Theo puffed up with pride. "Master Galen is the greatest physician in the world!"
"Of course," Marcia said, guiding the conversation with practiced ease. "Has he traveled much in the north? Encountered any strange… minerals? From the Germanian mines, perhaps?"
Theo frowned, thinking. "He finds the northern tribes to be barbarians, my lady. He says their medicine is all superstition. But…" He trailed off, a memory sparking in his eyes. "He once told us a story. To warn us against ambition."
Marcia leaned closer, her expression one of polite interest. "A story?"
"About his greatest student. Years ago. A prodigy, he said. A mind that could see the hidden connections in the world. But the student became obsessed. Not with healing, but with alchemy. Fringe science."
Theo lowered his voice conspiratorially. "He was expelled from the academy. In disgrace. His experiments were… dangerous. They said he was trying to create an 'impervious fire.' Something that could not be quenched."
Marcia's heart began to beat a frantic rhythm against her ribs. "How?" she whispered.
"He used a strange rock," Theo said, eager to share the forbidden tale. "A mineral from the northern mountains. Soft, like wool. He called it 'mountain flax'."
Mountain flax. The folk name. The peasant's name for the pale, fibrous rock that could be woven like cloth and would not burn. Asbestos.
"What was his name?" Marcia asked, her voice barely audible. "This student?"
"His name was Celsus," Theo said. "He vanished after the disgrace. Some say he fled north, into the forests of Germania. A brilliant mind, lost to madness."
Marcin stood frozen, the noise of the kitchens fading into a dull roar in her ears. She had it. A name. A history. The ghost had a face.
She gave Theo a gracious nod and turned to leave, her mind reeling. She had to get to Marcus. She had to tell him.

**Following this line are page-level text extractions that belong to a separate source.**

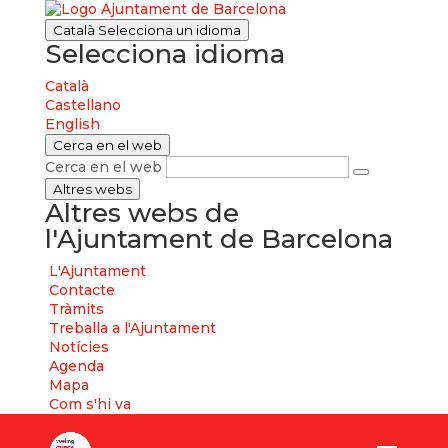
Català
Selecciona un idioma
Selecciona idioma
Català
Castellano
English
Cerca en el web
Cerca en el web
Altres webs
Altres webs de
l'Ajuntament de Barcelona
L'Ajuntament
Contacte
Tràmits
Treballa a l'Ajuntament
Notícies
Agenda
Mapa
Com s'hi va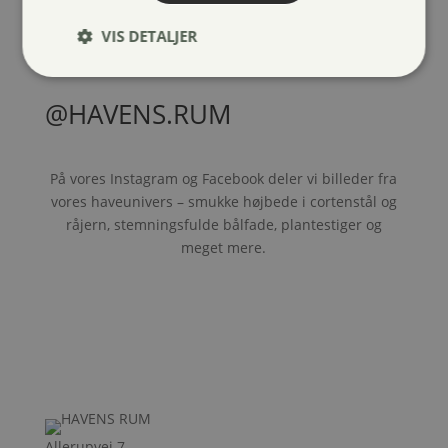
VIS DETALJER
@HAVENS.RUM
På vores Instagram og Facebook deler vi billeder fra
vores haveunivers – smukke højbede i cortenstål og
råjern, stemningsfulde bålfade, plantestiger og
meget mere.
Allerupvej 7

As she turned into the long, torch-lit corridor, a figure stepped from the shadows, blocking her path.
It was Lucilla. She was dressed in a simple, dark gown, a vision of mourning and piety. But her eyes were bright and sharp, and a serene, knowing smile played on her lips.
"Playing spy in the servant's quarters, little songbird?" she asked, her voice like honey laced with venom. "How very ambitious of you."